Tieline’s latest offering is the Gateway AoIP multi-channel codec that natively supports traditional analogue and AES3 I/O interfaces. More importantly, straight out of the box it supports open Audio over IP standards such as AES67, RAVENNA, and ST-2110-30 for those in the TV world, providing a high degree of interoperability with proprietary protocols such as Dante and Livewire+ (in AES67 compatibility mode).   

“The transport of audio is just one piece of the puzzle that is why we have added NMOS IS-04, RAVENNA and SAP for discovery and NMOS IS-05 and EMBER+ for control and logic,” says Gawley.  “There is also an optional WheatNet-IP audio interface available.” 

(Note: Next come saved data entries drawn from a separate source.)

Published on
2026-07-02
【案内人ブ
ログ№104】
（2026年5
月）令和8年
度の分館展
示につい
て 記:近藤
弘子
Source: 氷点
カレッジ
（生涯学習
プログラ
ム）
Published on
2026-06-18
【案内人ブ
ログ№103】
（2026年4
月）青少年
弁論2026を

In addition, the Gateway supports SIP interoperability standards for IP audio codecs, those being EBU3326 (Audio Contribution over IP) and EBU3347 (Intercom over IP).  This enables the codec to interface with non-Tieline audio codecs, or be a SIP trunk-based gateway for your communication circuits between multiple venues at large sporting events across the public internet. 

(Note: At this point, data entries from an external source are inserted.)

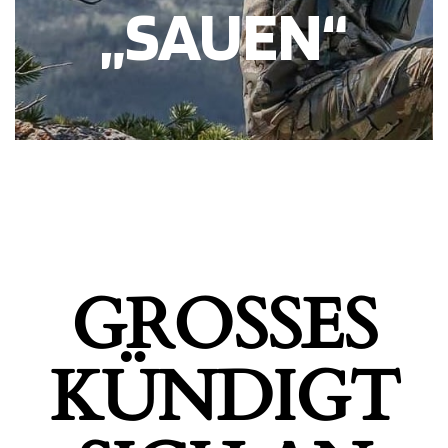
„SAUEN“
GROSSES K
ÜNDIGT S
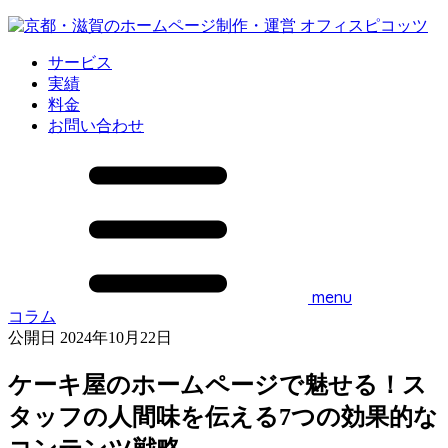
サービス
実績
料金
お問い合わせ
menu
コラム
公開日 2024年10月22日
ケーキ屋のホームページで魅せる！ス
タッフの人間味を伝える7つの効果的な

The MoIN - Multimedia over IP Network - is a software solution from 2wcom that is able to encode, decode and transcode multiple audio channels simultaneously. It is designed for studio to studio and studio to transmitter links, as well as cross-media tasks. MoIN supports all established standards and protocols like AES67, RAVENNA, Livewire+, Dante, SMPTE ST 2110, SRT, Ember+, SIP, SAP, PTPv2 and RTSP, as well as transcoding from one format into the other. 

2wcom says the solution provides all functionalities that traditional hardware AoIP codecs offer. The company also points out that it adds benefits such as scalability, usage-oriented pricing models, optimized rack space or flexibility in application. 

The system features Icecast to DVB transport stream transcoding so web streams are available on DVB transport stream for distribution in cable networks or via satellite. In addition, its software can feed a streaming encoder or transcode an audio signal to adaptive bitrate protocols like HLS for further distribution via CDN. 

Available as hardware or virtualized software, 2wcom says its new MoIN multimedia over IP network server eases the day-to-day work of network operators. Due to its new and advanced technological concept it assures outstanding flexibility in application and offers a high-level compatibility which is especially important in mixed networks and expanded infrastructures. 

MainConcept’s audio focus is on ABR (Adaptive BitRate) streaming - a curious concept perhaps because when people talk about ABR, the focus is usually on video, while audio typically plays only a minor role or is entirely neglected. It’s true that video takes up considerably more bandwidth than audio, but for most production, high-quality audio is anything but an afterthought. The common audio standard is AAC but Fraunhofer IIS - which co-devised AAC - recently released a successor, xHE-AAC, which has already been deployed on countless Android and iOS devices. Even Netflix has identified xHE-AAC as the key audio format. 

“The seamless switching between various quality levels and audio bitrates makes xHE-AAC more flexible than legacy AAC formats,” says MainConcept. The company has extended its highly acclaimed FFmpeg product line by adding the beta MainConcept xHE-AAC Encoder Plugin for FFmpeg.  Although the audio bitrates are often neglected when it comes to bandwidth savings, xHE-AAC deploys a unique approach,” MainConcept explains. “The audio bandwidth you save with low bitrate xHE-AAC can be used for improving the overall video quality. This saved bandwidth can often make certain areas or textures within a picture clearly visible and distinguishable again. After all, every bit counts!”